E lá fui eu atrás do coronel comandante, o tal velho homem excelente de quem já se falou. Parecíamos dois sísifos condenados, até chegar aos quarenta mil pés. E por lá andámos a desenhar no ar triângulos minúsculos, a tropeçar em fronteiras, ainda agora esbarrámos no Senegal e já estamos à vertical da linha de Conakri, só o vasto mar dos Bijagós é que nos dava um pouco mais de folga.
Gorou-se, porém, a prova real do exercício. Pois que, a dada altura, sobressaltaram o chefe as estranhas cabriolas que o meu avião se pôs a desenhar. Desabituado de tamanhas alturas, o regulador automático começara a cortar-me o oxigénio da máscara. Como se nada fosse comigo, eu fui perdendo o controle do avião, mais tarde era a visão que já me ia falecendo. E foi o grande saber do velho comandante que o levou a colar-se atrás de mim, a ditar-me procedimentos que eu reproduzia em gestos desconexos, a conduzir-me à entrada da pista que eu já não descortinava, e a mandar-me despejar no asfalto a passarola, que acabou rebocada à mão para o estacionamento.

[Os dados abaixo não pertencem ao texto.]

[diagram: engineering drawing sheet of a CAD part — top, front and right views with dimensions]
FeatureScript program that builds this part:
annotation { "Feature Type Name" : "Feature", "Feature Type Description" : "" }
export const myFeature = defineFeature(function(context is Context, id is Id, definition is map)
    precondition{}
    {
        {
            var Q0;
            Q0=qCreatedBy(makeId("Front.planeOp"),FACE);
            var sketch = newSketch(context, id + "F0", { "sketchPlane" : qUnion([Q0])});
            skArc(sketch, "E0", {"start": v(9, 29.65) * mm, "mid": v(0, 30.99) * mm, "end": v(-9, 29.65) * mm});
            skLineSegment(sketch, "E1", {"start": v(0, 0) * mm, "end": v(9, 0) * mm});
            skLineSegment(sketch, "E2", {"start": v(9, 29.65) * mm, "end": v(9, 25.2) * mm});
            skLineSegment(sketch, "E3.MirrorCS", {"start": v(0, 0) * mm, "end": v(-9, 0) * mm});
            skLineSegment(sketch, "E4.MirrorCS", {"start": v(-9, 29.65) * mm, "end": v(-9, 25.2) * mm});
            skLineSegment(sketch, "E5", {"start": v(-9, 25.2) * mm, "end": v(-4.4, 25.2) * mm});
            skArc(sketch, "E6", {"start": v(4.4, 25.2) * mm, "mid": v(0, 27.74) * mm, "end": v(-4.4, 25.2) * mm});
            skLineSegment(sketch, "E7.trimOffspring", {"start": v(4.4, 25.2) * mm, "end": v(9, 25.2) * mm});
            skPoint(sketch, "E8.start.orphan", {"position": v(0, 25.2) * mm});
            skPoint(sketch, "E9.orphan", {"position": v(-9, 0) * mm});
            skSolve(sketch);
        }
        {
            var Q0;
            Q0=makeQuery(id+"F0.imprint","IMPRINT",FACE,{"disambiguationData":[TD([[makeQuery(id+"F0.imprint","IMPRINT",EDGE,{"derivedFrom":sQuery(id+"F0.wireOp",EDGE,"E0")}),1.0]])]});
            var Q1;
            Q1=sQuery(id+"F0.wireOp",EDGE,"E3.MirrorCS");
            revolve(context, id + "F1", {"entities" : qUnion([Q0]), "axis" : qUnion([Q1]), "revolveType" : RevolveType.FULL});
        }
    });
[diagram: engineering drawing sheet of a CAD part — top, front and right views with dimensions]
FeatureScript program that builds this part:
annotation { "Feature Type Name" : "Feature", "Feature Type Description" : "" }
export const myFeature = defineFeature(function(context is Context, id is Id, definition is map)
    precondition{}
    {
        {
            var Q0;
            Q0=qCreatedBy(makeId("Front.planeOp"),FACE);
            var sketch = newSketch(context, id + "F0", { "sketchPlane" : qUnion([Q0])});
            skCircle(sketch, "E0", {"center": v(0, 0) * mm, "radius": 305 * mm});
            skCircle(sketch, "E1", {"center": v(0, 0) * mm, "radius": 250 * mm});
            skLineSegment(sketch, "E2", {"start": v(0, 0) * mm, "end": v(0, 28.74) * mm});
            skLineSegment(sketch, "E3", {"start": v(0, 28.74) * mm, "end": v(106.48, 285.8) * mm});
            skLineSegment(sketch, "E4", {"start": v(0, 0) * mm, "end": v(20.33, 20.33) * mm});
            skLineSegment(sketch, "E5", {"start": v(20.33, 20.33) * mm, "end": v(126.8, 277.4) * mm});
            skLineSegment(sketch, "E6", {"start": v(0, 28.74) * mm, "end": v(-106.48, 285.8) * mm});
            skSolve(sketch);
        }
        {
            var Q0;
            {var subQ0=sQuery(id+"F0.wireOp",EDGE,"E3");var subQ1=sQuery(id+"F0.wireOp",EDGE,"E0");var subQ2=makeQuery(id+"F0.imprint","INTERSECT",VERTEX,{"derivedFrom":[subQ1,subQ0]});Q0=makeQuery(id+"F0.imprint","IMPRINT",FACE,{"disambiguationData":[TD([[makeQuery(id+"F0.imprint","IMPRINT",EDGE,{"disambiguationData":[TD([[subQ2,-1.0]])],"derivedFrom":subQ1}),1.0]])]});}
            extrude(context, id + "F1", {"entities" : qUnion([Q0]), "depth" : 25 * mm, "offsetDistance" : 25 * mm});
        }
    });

Tínhamos passado entretanto sobre a ilha Caravela, a norte dos Bijagós, naquele estranho exercício de bilhar às três tabelas. E eu tinha visto, no meio da floresta de coqueiros, uma enorme faixa de macadame, que me pareceu uma pista de aviões. Algum tempo mais tarde, pois que o tempo disponível tinha passado a ser muito, conseguiu-se o acordo dum piloto de helicópteros para um passeio à ilha. Levámos connosco um jovem alferes médico, aterrámos numa praia semeada de bolas de nafta escura, e logo um grupo de negras primitivas apareceu a saudar-nos, entre risadas tímidas. Vestiam tangas de ráfia pré-históricas, que eu só conhecia das gravuras da etnografia ultramarina, e ali mesmo nos deram a admirar os peitos do império, assim abertamente expostos à carícia do sol. Um deles apresentava um nódulo visível, que o jovem médico logo aproveitou para diagnosticar. E a pista enorme lá estava, enigma rectilíneo e vastíssimo, o piso ainda irregular, de macadame não compactado.
Ficou-me sempre vivo este mistério, que ficou por decifrar. Nunca ouvi uma palavra sobre ele. E a minha primeira explicação foi que um governador previdente mandou abrir a pista como garantia de retaguarda. Viessem as tropas a ser empurradas para o mar, às mãos do inimigo ou às dos políticos dementes de Lisboa, e ali achariam refúgio seguro.
Até que tropecei há tempos na chave do enigma, quando vi num jornal um par de onagros bem-falantes, a escoicinhar contra a descolonização criminosa. Se colónias ainda houvesse, compravam eles por bom preço umas divisas de furriel amanuense, para não irem comandar em Madina do Boé uma companhia de atiradores. E pois que colónias já não há, por força as retomarão, para virem depois a descolonizá-las sem crime.
São os pais da Pátria em versão pós-moderna, e já têm na ilha Caravela uma testa-de-ponte. A Pátria, essa, está ansiosa por lhes inscrever o nome na parede do forte do Bom Sucesso, ali ao lado da Torre de Belém. Por ser para quem é, há-de por força arranjar-se um espacinho. Talvez assim, calados os canhões, se venham a calar, também, as bestas.